- PROVIDED DATA

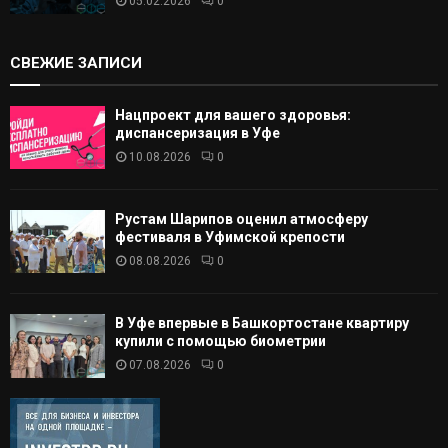
05.02.2026
0
СВЕЖИЕ ЗАПИСИ
Нацпроект для вашего здоровья:
диспансеризация в Уфе
10.08.2026
0
Рустам Шарипов оценил атмосферу
фестиваля в Уфимской крепости
08.08.2026
0
В Уфе впервые в Башкортостане квартиру
купили с помощью биометрии
07.08.2026
0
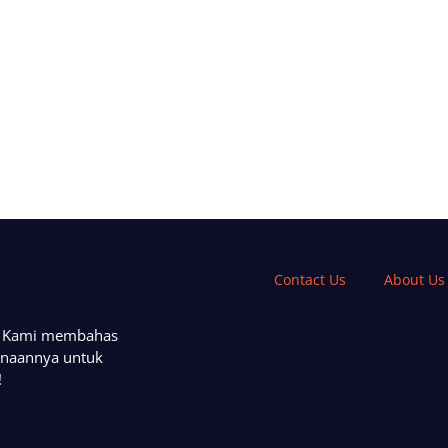
Contact Us
About Us
a. Kami membahas
unaannya untuk
!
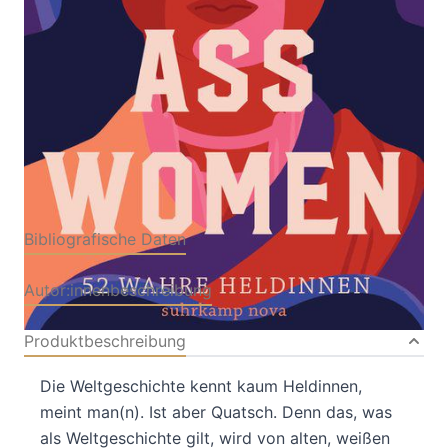
Von
Mackenzi Lee
Verlag: Suhrkamp
10.03.2019
Buch
174 Seiten
gebunden
ISBN: 978-3-518-
46957-6
Bibliografische Daten
Autor:innenbeschreibung
Produktbeschreibung
Die Weltgeschichte kennt kaum Heldinnen,
meint man(n). Ist aber Quatsch. Denn das, was
als Weltgeschichte gilt, wird von alten, weißen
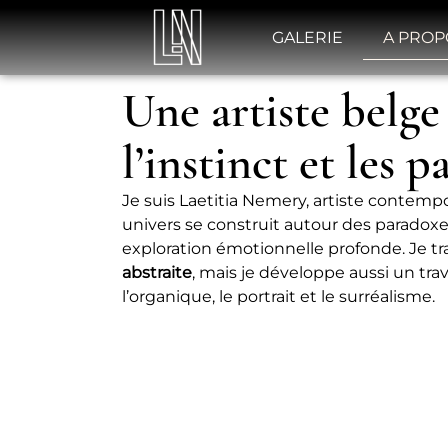
GALERIE
A PROP
Une artiste belge
l’instinct et les 
Je suis Laetitia Nemery, artiste contemp
univers se construit autour des paradoxe
exploration émotionnelle profonde. Je tr
abstraite
, mais je développe aussi un trav
l’organique, le portrait et le surréalisme.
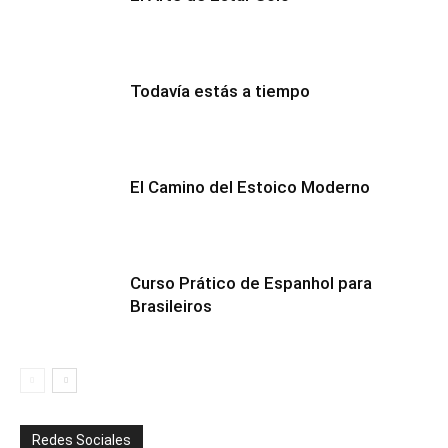
Todavía estás a tiempo
El Camino del Estoico Moderno
Curso Prático de Espanhol para
Brasileiros
Redes Sociales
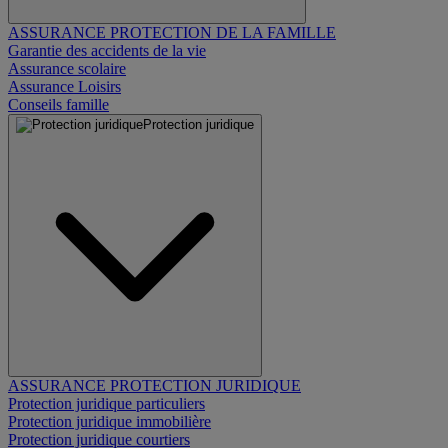
ASSURANCE PROTECTION DE LA FAMILLE
Garantie des accidents de la vie
Assurance scolaire
Assurance Loisirs
Conseils famille
Protection juridique
ASSURANCE PROTECTION JURIDIQUE
Protection juridique particuliers
Protection juridique immobilière
Protection juridique courtiers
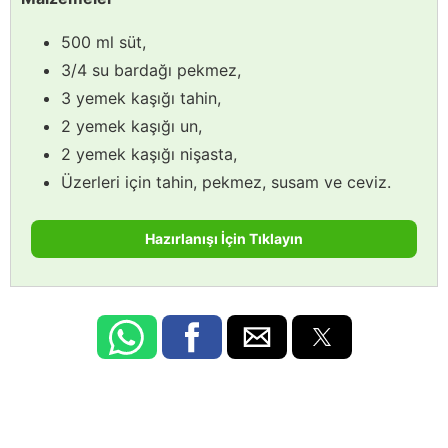
500 ml süt,
3/4 su bardağı pekmez,
3 yemek kaşığı tahin,
2 yemek kaşığı un,
2 yemek kaşığı nişasta,
Üzerleri için tahin, pekmez, susam ve ceviz.
Hazırlanışı İçin Tıklayın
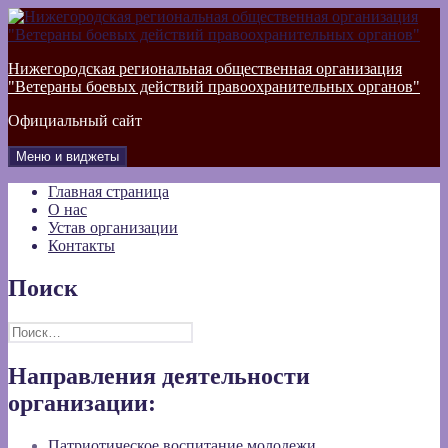
Перейти
к
содержимому
Нижегородская региональная общественная организация
"Ветераны боевых действий правоохранительных органов"
Официальный сайт
Меню и виджеты
Главная страница
О нас
Устав организации
Контакты
Поиск
Найти:
Направления деятельности
организации:
Патриотическое воспитание молодежи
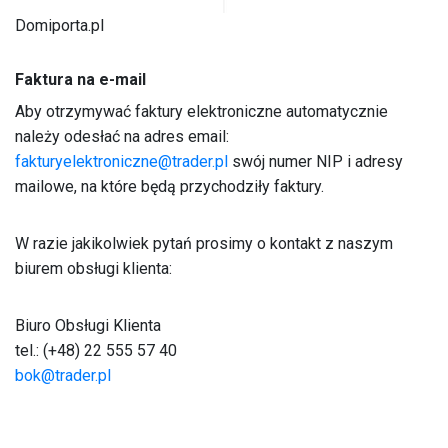
Domiporta.pl
Faktura na e-mail
Aby otrzymywać faktury elektroniczne automatycznie
należy odesłać na adres email:
fakturyelektroniczne@trader.pl
swój numer NIP i adresy
mailowe, na które będą przychodziły faktury.
W razie jakikolwiek pytań prosimy o kontakt z naszym
biurem obsługi klienta:
Biuro Obsługi Klienta
tel.: (+48) 22 555 57 40
bok@trader.pl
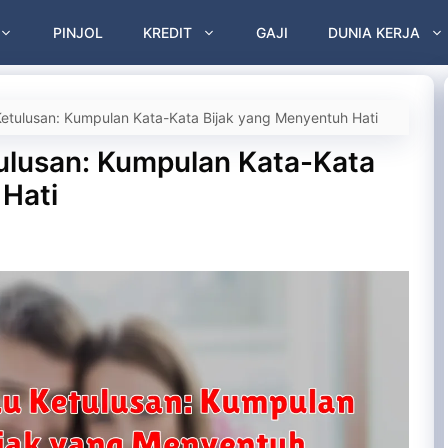
PINJOL
KREDIT
GAJI
DUNIA KERJA
etulusan: Kumpulan Kata-Kata Bijak yang Menyentuh Hati
lusan: Kumpulan Kata-Kata
 Hati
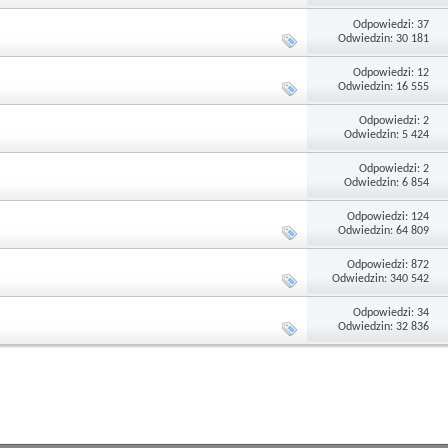
Odpowiedzi: 37
Odwiedzin: 30 181
Odpowiedzi: 12
Odwiedzin: 16 555
Odpowiedzi: 2
Odwiedzin: 5 424
Odpowiedzi: 2
Odwiedzin: 6 854
Odpowiedzi: 124
Odwiedzin: 64 809
Odpowiedzi: 872
Odwiedzin: 340 542
Odpowiedzi: 34
Odwiedzin: 32 836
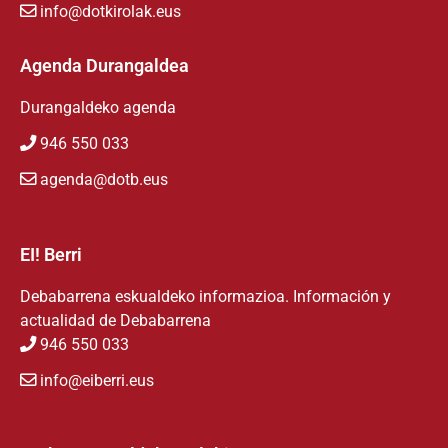
info@dotkirolak.eus
Agenda Durangaldea
Durangaldeko agenda
946 550 033
agenda@dotb.eus
EI! Berri
Debabarrena eskualdeko informazioa. Información y
actualidad de Debabarrena
946 550 033
info@eiberri.eus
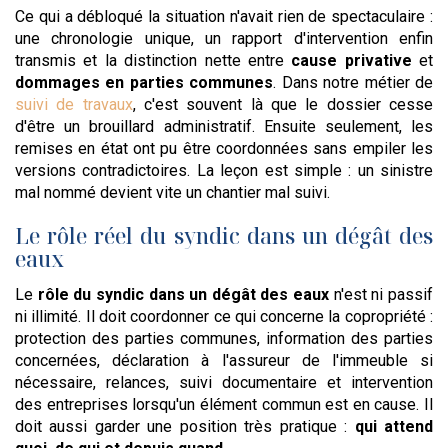
Ce qui a débloqué la situation n'avait rien de spectaculaire :
une chronologie unique, un rapport d'intervention enfin
transmis et la distinction nette entre
cause privative
et
dommages en parties communes
. Dans notre métier de
suivi de travaux
, c'est souvent là que le dossier cesse
d'être un brouillard administratif. Ensuite seulement, les
remises en état ont pu être coordonnées sans empiler les
versions contradictoires. La leçon est simple : un sinistre
mal nommé devient vite un chantier mal suivi.
Le rôle réel du syndic dans un dégât des
eaux
Le
rôle du syndic dans un dégât des eaux
n'est ni passif
ni illimité. Il doit coordonner ce qui concerne la copropriété :
protection des parties communes, information des parties
concernées, déclaration à l'assureur de l'immeuble si
nécessaire, relances, suivi documentaire et intervention
des entreprises lorsqu'un élément commun est en cause. Il
doit aussi garder une position très pratique :
qui attend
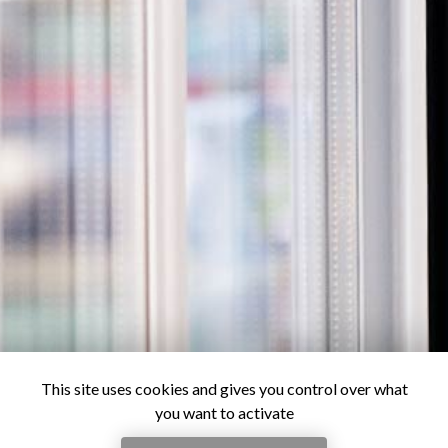
This site uses cookies and gives you control over what
you want to activate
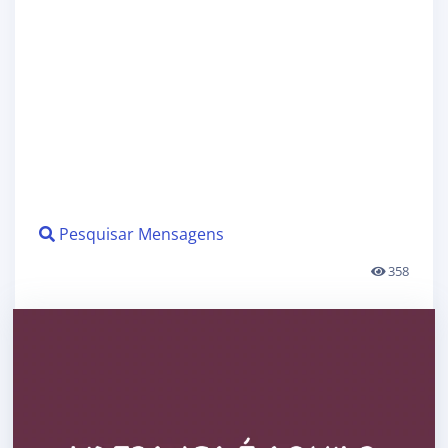
Pesquisar Mensagens
358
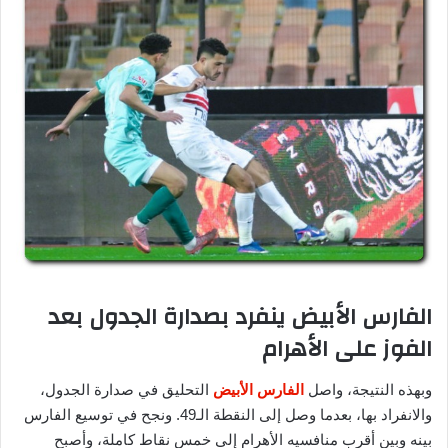
الفارس الأبيض ينفرد بصدارة الجدول بعد
الفوز على الأهرام
وبهذه النتيجة، واصل
الفارس الأبيض
التحليق في صدارة الجدول،
والانفراد بها، بعدما وصل إلى النقطة الـ49. ونجح في توسيع الفارس
بينه وبين أقرب منافسيه الأهرام إلى خمس نقاط كاملة، وأصبح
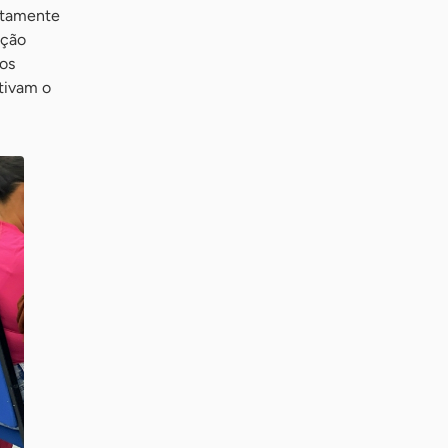
atamente
ação
 os
tivam o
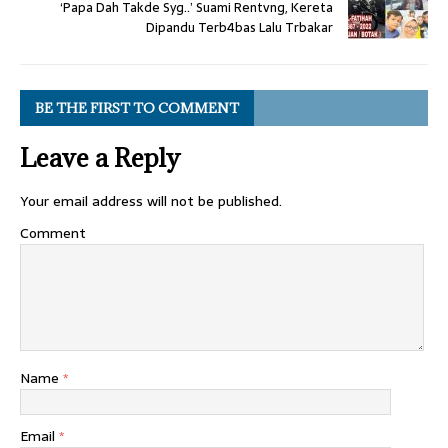
‘Papa Dah Takde Syg..’ Suami Rentvng, Kereta
Dipandu Terb4bas Lalu Trbakar
BE THE FIRST TO COMMENT
Leave a Reply
Your email address will not be published.
Comment
Name
*
Email
*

- WORK INSTRUCTIONS
Convert the lines above into a Markdown table with two columns, "Number" and "Text," in which each row holds a sequential number and one line. Omit blank lines and the pictures.

- RESPONSE TO THE EXERCISE
| Number | Text |
|---|---|
| 1 | 05.02.2026 |
| 2 | 0 |
| 3 | СВЕЖИЕ ЗАПИСИ |
| 4 | Нацпроект для вашего здоровья: |
| 5 | диспансеризация в Уфе |
| 6 | 10.08.2026 |
| 7 | 0 |
| 8 | Рустам Шарипов оценил атмосферу |
| 9 | фестиваля в Уфимской крепости |
| 10 | 08.08.2026 |
| 11 | 0 |
| 12 | В Уфе впервые в Башкортостане квартиру |
| 13 | купили с помощью биометрии |
| 14 | 07.08.2026 |
| 15 | 0 |
| 16 | Contact Us |
| 17 | About Us |
| 18 | a. Kami membahas |
| 19 | unaannya untuk |
| 20 | ! |
| 21 | Von |
| 22 | Mackenzi Lee |
| 23 | Verlag: Suhrkamp |
| 24 | 10.03.2019 |
| 25 | Buch |
| 26 | 174 Seiten |
| 27 | gebunden |
| 28 | ISBN: 978-3-518- |
| 29 | 46957-6 |
| 30 | Bibliografische Daten |
| 31 | Autor:innenbeschreibung |
| 32 | Produktbeschreibung |
| 33 | Die Weltgeschichte kennt kaum Heldinnen, |
| 34 | meint man(n). Ist aber Quatsch. Denn das, was |
| 35 | als Weltgeschichte gilt, wird von alten, weißen |
| 36 | GALERIE |
| 37 | A PROP |
| 38 | Une artiste belge |
| 39 | l’instinct et les  |
| 40 | Je suis Laetitia Nemery, artiste contemp |
| 41 | univers se construit autour des paradoxe |
| 42 | exploration émotionnelle profonde. Je tr |
| 43 | abstraite |
| 44 | , mais je développe aussi un trav |
| 45 | l’organique, le portrait et le surréalisme. |
| 46 | Todavía estás a tiempo |
| 47 | El Camino del Estoico Moderno |
| 48 | Curso Prático de Espanhol para |
| 49 | Brasileiros |
| 50 | Redes Sociales |
| 51 | ASSURANCE PROTECTION DE LA FAMILLE |
| 52 | Garantie des accidents de la vie |
| 53 | Assurance scolaire |
| 54 | Assurance Loisirs |
| 55 | Conseils famille |
| 56 | Protection juridique |
| 57 | ASSURANCE PROTECTION JURIDIQUE |
| 58 | Protection juridique particuliers |
| 59 | Protection juridique immobilière |
| 60 | Protection juridique courtiers |
| 61 | 500 ml süt, |
| 62 | 3/4 su bardağı pekmez, |
| 63 | 3 yemek kaşığı tahin, |
| 64 | 2 yemek kaşığı un, |
| 65 | 2 yemek kaşığı nişasta, |
| 66 | Üzerleri için tahin, pekmez, susam ve ceviz. |
| 67 | Hazırlanışı İçin Tıklayın |
| 68 | Перейти |
| 69 | к |
| 70 | содержимому |
| 71 | Нижегородская региональная общественная организация |
| 72 | "Ветераны боевых действий правоохранительных органов" |
| 73 | Официальный сайт |
| 74 | Меню и виджеты |
| 75 | Главная страница |
| 76 | О нас |
| 77 | Устав организации |
| 78 | Контакты |
| 79 | Поиск |
| 80 | Найти: |
| 81 | Направления деятельности |
| 82 | организации: |
| 83 | Патриотическое воспитание молодежи |
| 84 | Domiporta.pl |
| 85 | Faktura na e-mail |
| 86 | Aby otrzymywać faktury elektroniczne automatycznie |
| 87 | należy odesłać na adres email: |
| 88 | fakturyelektroniczne@trader.pl |
| 89 | swój numer NIP i adresy |
| 90 | mailowe, na które będą przychodziły faktury. |
| 91 | W razie jakikolwiek pytań prosimy o kontakt z naszym |
| 92 | biurem obsługi klienta: |
| 93 | Biuro Obsługi Klienta |
| 94 | tel.: (+48) 22 555 57 40 |
| 95 | bok@trader.pl |
| 96 | PINJOL |
| 97 | KREDIT |
| 98 | GAJI |
| 99 | DUNIA KERJA |
| 100 | etulusan: Kumpulan Kata-Kata Bijak yang Menyentuh Hati |
| 101 | lusan: Kumpulan Kata-Kata |
| 102 |  Hati |
| 103 | Odpowiedzi: 37 |
| 104 | Odwiedzin: 30 181 |
| 105 | Odpowiedzi: 12 |
| 106 | Odwiedzin: 16 555 |
| 107 | Odpowiedzi: 2 |
| 108 | Odwiedzin: 5 424 |
| 109 | Odpowiedzi: 2 |
| 110 | Odwiedzin: 6 854 |
| 111 | Odpowiedzi: 124 |
| 112 | Odwiedzin: 64 809 |
| 113 | Odpowiedzi: 872 |
| 114 | Odwiedzin: 340 542 |
| 115 | Odpowiedzi: 34 |
| 116 | Odwiedzin: 32 836 |
| 117 | info@dotkirolak.eus |
| 118 | Agenda Durangaldea |
| 119 | Durangaldeko agenda |
| 120 | 946 550 033 |
| 121 | agenda@dotb.eus |
| 122 | EI! Berri |
| 123 | Debabarrena eskualdeko informazioa. Información y |
| 124 | actualidad de Debabarrena |
| 125 | 946 550 033 |
| 126 | info@eiberri.eus |
| 127 | Ce qui a débloqué la situation n'avait rien de spectaculaire : |
| 128 | une chronologie unique, un rapport d'intervention enfin |
| 129 | transmis et la distinction nette entre |
| 130 | cause privative |
| 131 | et |
| 132 | dommages en parties communes |
| 133 | . Dans notre métier de |
| 134 | suivi de travaux |
| 135 | , c'est souvent là que le dossier cesse |
| 136 | d'être un brouillard administratif. Ensuite seulement, les |
| 137 | remises en état ont pu être coordonnées sans empiler les |
| 138 | versions contradictoires. La leçon est simple : un sinistre |
| 139 | mal nommé devient vite un chantier mal suivi. |
| 140 | Le rôle réel du syndic dans un dégât des |
| 141 | eaux |
| 142 | Le |
| 143 | rôle du syndic dans un dégât des eaux |
| 144 | n'est ni passif |
| 145 | ni illimité. Il doit coordonner ce qui concerne la copropriété : |
| 146 | protection des parties communes, information des parties |
| 147 | concernées, déclaration à l'assureur de l'immeuble si |
| 148 | nécessaire, relances, suivi documentaire et intervention |
| 149 | des entreprises lorsqu'un élément commun est en cause. Il |
| 150 | doit aussi garder une position très pratique : |
| 151 | qui attend |
| 152 | This site uses cookies and gives you control over what |
| 153 | you want to activate |
| 154 | Pesquisar Mensagens |
| 155 | 358 |
| 156 | الفارس الأبيض ينفرد بصدارة الجدول بعد |
| 157 | الفوز على الأهرام |
| 158 | وبهذه النتيجة، واصل |
| 159 | الفارس الأبيض |
| 160 | التحليق في صدارة الجدول، |
| 161 | والانفراد بها، بعدما وصل إلى النقطة الـ49. ونجح في توسيع الفارس |
| 162 | بينه وبين أقرب منافسيه الأهرام إلى خمس نقاط كاملة، وأصبح |
| 163 | atamente |
| 164 | ação |
| 165 |  os |
| 166 | tivam o |
| 167 | ‘Papa Dah Takde Syg..’ Suami Rentvng, Kereta |
| 168 | Dipandu Terb4bas Lalu Trbakar |
| 169 | BE THE FIRST TO COMMENT |
| 170 | Leave a Reply |
| 171 | Your email address will not be published. |
| 172 | Comment |
| 173 | Name |
| 174 | * |
| 175 | Email |
| 176 | * |